SubtasksΒΆ

Learning Objectives

  • Introduce subtasks.
  • Add a document templating task.

We’ve defined tasks to download our data, gunzip it, and plot it. However, our original goal was to create a publication pipeline, so we should get on with it!

The file actually defining our paper will be written in markdown. For the unititiated, markdown is an extremely simply markup language (like HTML) designed with the goal of being human readable. Eventually we’ll be using pandoc to compile the markdown document into our format of choice. However, before we do any of that, we need to add our image file and other information to the markdown document. We could just include these things directly in the file, but we’re cooler than that – we want to do it dynamically. We’ll use the jinja2 templating library to build our markdown document dynamically.

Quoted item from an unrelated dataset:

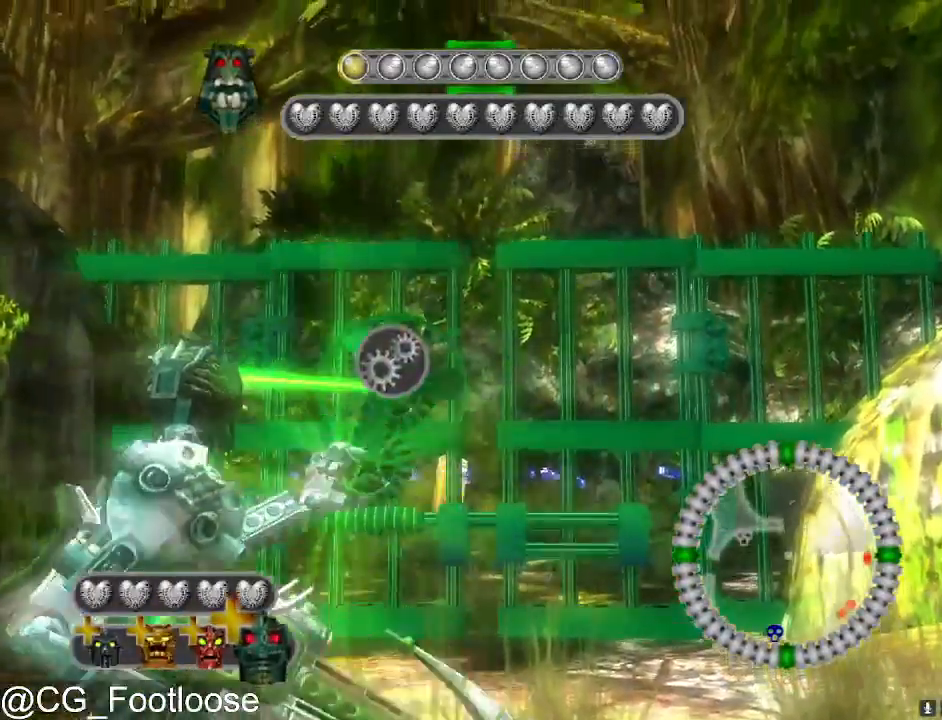
{"keys": ["space"], "mouse": ["left"], "mouse_move": "still", "events": []}
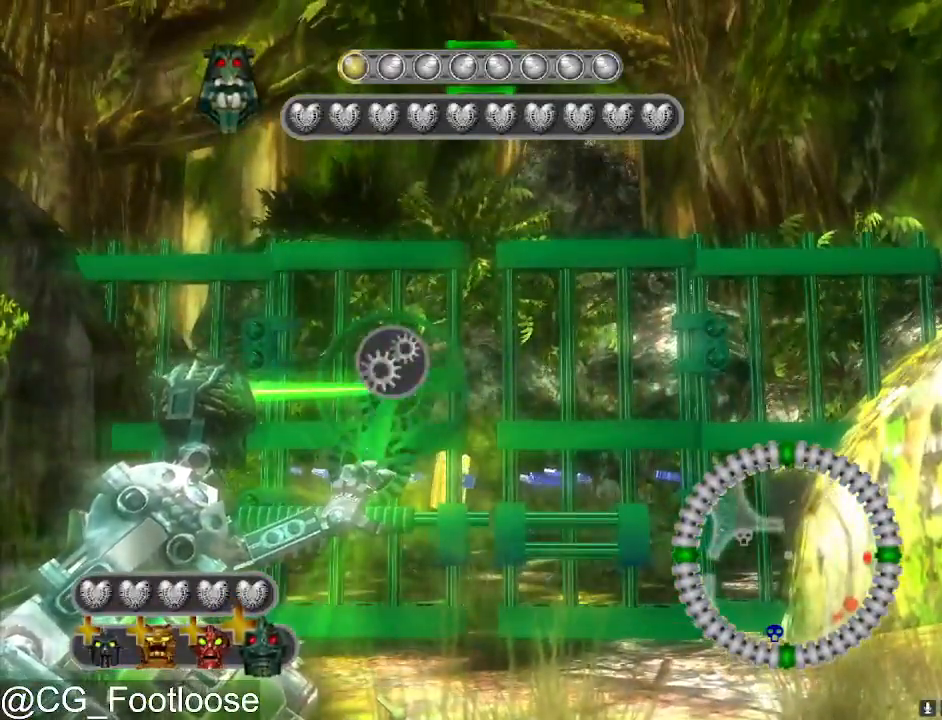
{"keys": ["space"], "mouse": ["left"], "mouse_move": "still", "events": []}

Given that this is a course on pydoit and not jinja2, it would be best if we downloaded the jinja2 template rather than writing it ourselves. Convenienty, we already have a task for downloading things – but currently, it only downloads a single file. “Surely,” you say, “this task must be capable of downloading other files!” And you would be correct! We can use subtasks to generate multiple tasks from the same task function.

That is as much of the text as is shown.